GoogleCloudDataproc/spark-bigquery-connector

Direct writemethod not working in Databricks for Spark 3.5

jainshasha opened this issue · 5 comments

Hi,

I am using Databricks with Spark 3.5 version for writing dataframe into Bigquerytable.
As per the documentation for the spark-bigquery connector i am using writemethod as Direct to write the data into table and avoidingtemporaryBucket write but even after providing Direct writemethod it si asking for providing temporaryBucket name and create temporary files on GCS.
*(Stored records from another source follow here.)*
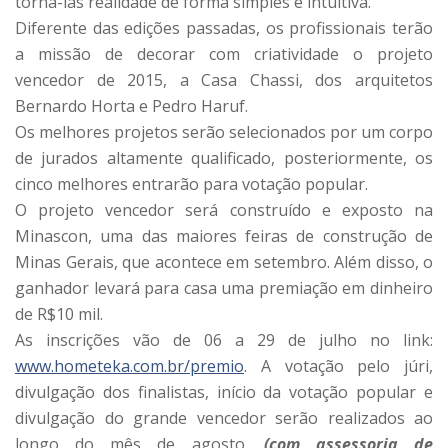
torná-las realidade de forma simples e intuitiva.
Diferente das edições passadas, os profissionais terão
a missão de decorar com criatividade o projeto
vencedor de 2015, a Casa Chassi, dos arquitetos
Bernardo Horta e Pedro Haruf.
Os melhores projetos serão selecionados por um corpo
de jurados altamente qualificado, posteriormente, os
cinco melhores entrarão para votação popular.
O projeto vencedor será construído e exposto na
Minascon, uma das maiores feiras de construção de
Minas Gerais, que acontece em setembro. Além disso, o
ganhador levará para casa uma premiação em dinheiro
de R$10 mil.
As inscrições vão de 06 a 29 de julho no link:
www.hometeka.com.br/premio
. A votação pelo júri,
divulgação dos finalistas, início da votação popular e
divulgação do grande vencedor serão realizados ao
longo do mês de agosto.
(com assessoria de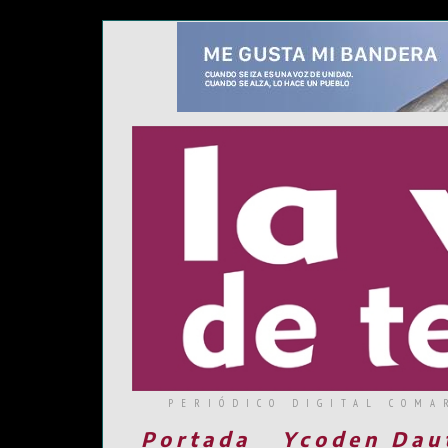
PERIÓDICO DIGITAL COMA
Portada
Ycoden Dau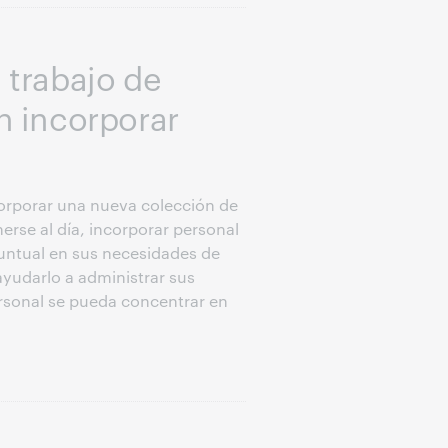
 trabajo de
n incorporar
corporar una nueva colección de
rse al día, incorporar personal
puntual en sus necesidades de
yudarlo a administrar sus
rsonal se pueda concentrar en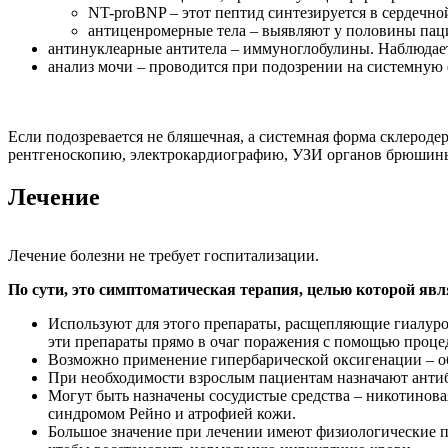
NT-proBNP – этот пептид синтезируется в сердечно
антиценромерные тела – выявляют у половины пац
антинуклеарные антитела – иммуноглобулины. Наблюдае
анализ мочи – проводится при подозрении на системную 
Если подозревается не бляшечная, а системная форма склерод
рентгеноскопию, электрокардиографию, УЗИ органов брюшин
Лечение
Лечение болезни не требует госпитализации.
По сути, это симптоматическая терапия, целью которой явл
Используют для этого препараты, расщепляющие гиалурон
эти препараты прямо в очаг поражения с помощью процед
Возможно применение гипербарической оксигенации – об
При необходимости взрослым пациентам назначают антиб
Могут быть назначены сосудистые средства – никотинова
синдромом Рейно и атрофией кожи.
Большое значение при лечении имеют физиологические пр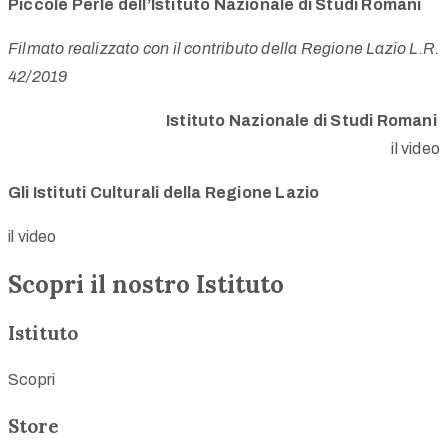
Piccole Perle dell’Istituto Nazionale di Studi Romani
Filmato realizzato con il contributo della Regione Lazio L.R.
42/2019
Istituto Nazionale di Studi Romani
il video
Gli Istituti Culturali della Regione Lazio
il video
Scopri il nostro Istituto
Istituto
Scopri
Store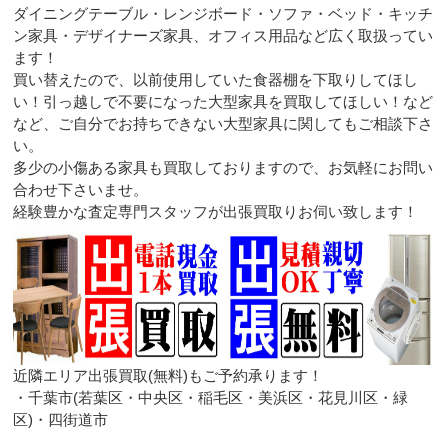
ダイニングテーブル・レンジボード・ソファ・ベッド・キッチ
ン家具・デザイナーズ家具、オフィス用品など広く取扱ってい
ます！
買い替えたので、以前使用していた食器棚を下取りしてほし
い！引っ越しで不要になった大型家具を買取してほしい！など
など、ご自分でお持ちできない大型家具に関してもご相談下さ
い。
多少の小傷ある家具も買取しておりますので、お気軽にお問い
合わせ下さいませ。
経験豊かな査定専門スタッフが出張買取りお伺い致します！
近隣エリア出張買取(無料)もご予約承ります！
・千葉市(若葉区・中央区・稲毛区・美浜区・花見川区・緑
区)・四街道市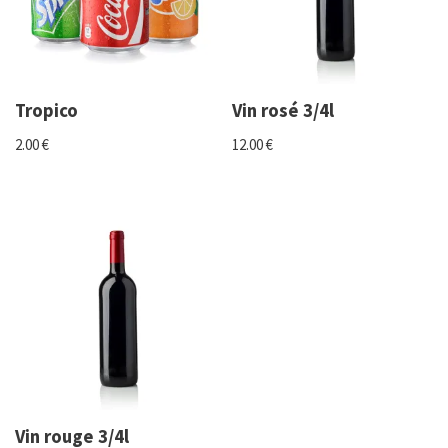
Tropico
Vin rosé 3/4l
2.00
€
12.00
€
Vin rouge 3/4l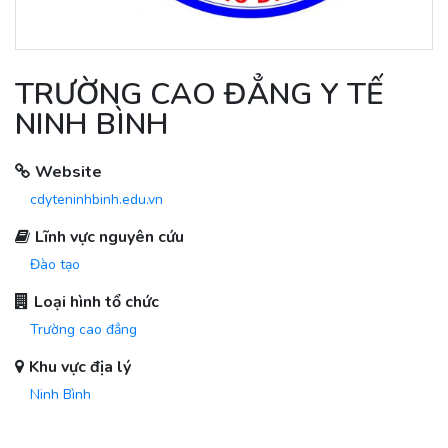
TRƯỜNG CAO ĐẲNG Y TẾ
NINH BÌNH
Website
cdyteninhbinh.edu.vn
Lĩnh vực nguyên cứu
Đào tạo
Loại hình tổ chức
Trường cao đẳng
Khu vực địa lý
Ninh Bình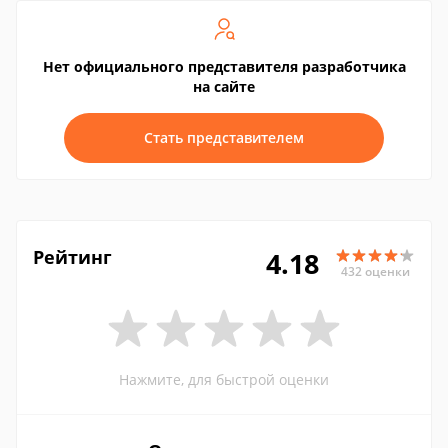
Нет официального представителя разработчика
на сайте
Стать представителем
Рейтинг
4.18
432 оценки
Нажмите, для быстрой оценки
Is this some bug which is still open ?

I am using the following command
finalDF.write.format("bigquery").option("writeMethod", "direct").option("temporaryGcsBucket", bucket).save(table)

Which version of the connector are you using?
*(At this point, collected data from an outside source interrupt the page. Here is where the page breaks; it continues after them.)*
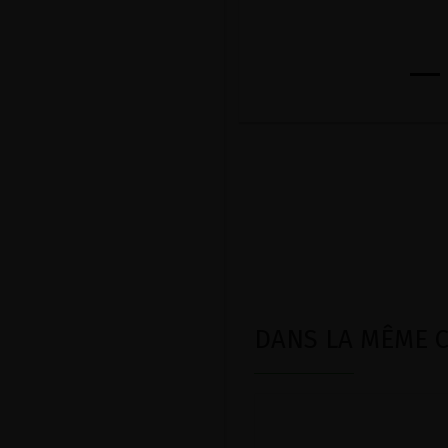
DANS LA MÊME CA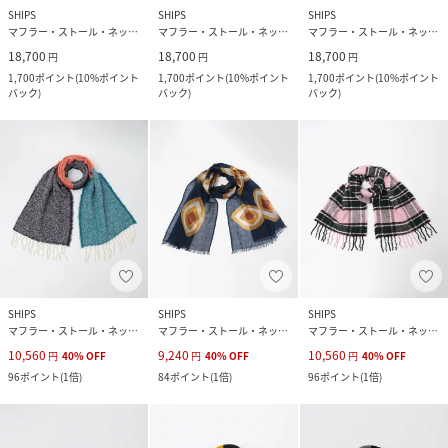
SHIPS
SHIPS
SHIPS
マフラー・ストール・ネックウォーマー
マフラー・ストール・ネックウォーマー
マフラー・ストール・ネックウォーマー
18,700
18,700
18,700
円
円
円
1,700
ポイント
(
10%ポイント
1,700
ポイント
(
10%ポイント
1,700
ポイント
(
10%ポイント
バック
)
バック
)
バック
)
SHIPS
SHIPS
SHIPS
マフラー・ストール・ネックウォーマー
マフラー・ストール・ネックウォーマー
マフラー・ストール・ネックウォーマー
10,560
9,240
10,560
円
40
%
OFF
円
40
%
OFF
円
40
%
OFF
96
ポイント
(
1倍
)
84
ポイント
(
1倍
)
96
ポイント
(
1倍
)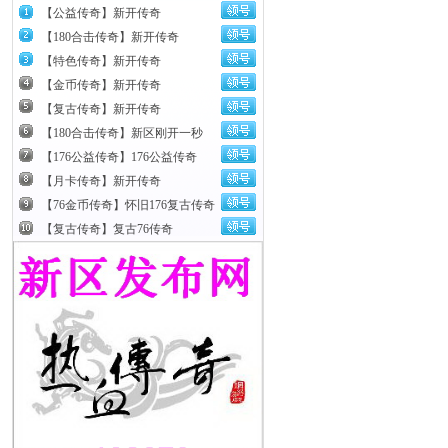
【公益传奇】新开传奇
【180合击传奇】新开传奇
【特色传奇】新开传奇
【金币传奇】新开传奇
【复古传奇】新开传奇
【180合击传奇】新区刚开一秒
【176公益传奇】176公益传奇
【月卡传奇】新开传奇
【76金币传奇】怀旧176复古传奇
【复古传奇】复古76传奇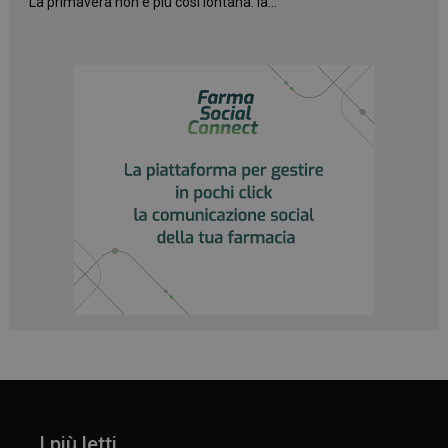
La primavera non è più così lontana: la...
I più letti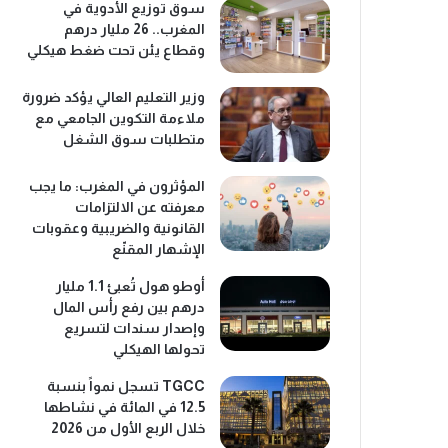
سوق توزيع الأدوية في
المغرب.. 26 مليار درهم
وقطاع يئن تحت ضغط هيكلي
وزير التعليم العالي يؤكد ضرورة
ملاءمة التكوين الجامعي مع
متطلبات سوق الشغل
المؤثرون في المغرب: ما يجب
معرفته عن الالتزامات
القانونية والضريبية وعقوبات
الإشهار المقنّع
أوطو هول تُعبئ 1.1 مليار
درهم بين رفع رأس المال
وإصدار سندات لتسريع
تحولها الهيكلي
TGCC تسجل نمواً بنسبة
12.5 في المائة في نشاطها
خلال الربع الأول من 2026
hi @davidrabinowitz thanks for replying.
Currently using Databricks version of 14.3 and with that it has spark version of 3.5
how to check the version of spark-bigquery connector version on that, can you please help me in that.

Would really appreciate your help in this

If you are using the built it BigQuery connector, then the Databricks release note should have this information.

hi @davidrabinowitz
i debug into databricks i saw this jar we are using inside databricks
ls -lrt /databricks/jars/----ws_3_5--third_party--bigquery-connector--spark-bigquery-connector-hive-2.3__hadoop-3.2_2.12--118181791--fatJar-assembly-0.22.2-SNAPSHOT.jar*

If I understand correctly, the jar is of version 0.22.2 which is a very old jar. For Spark 3.5 we recommend to use the spark-3.5-bigquery connector, the latest version is 0.36.1. Direct write is certainly supported there.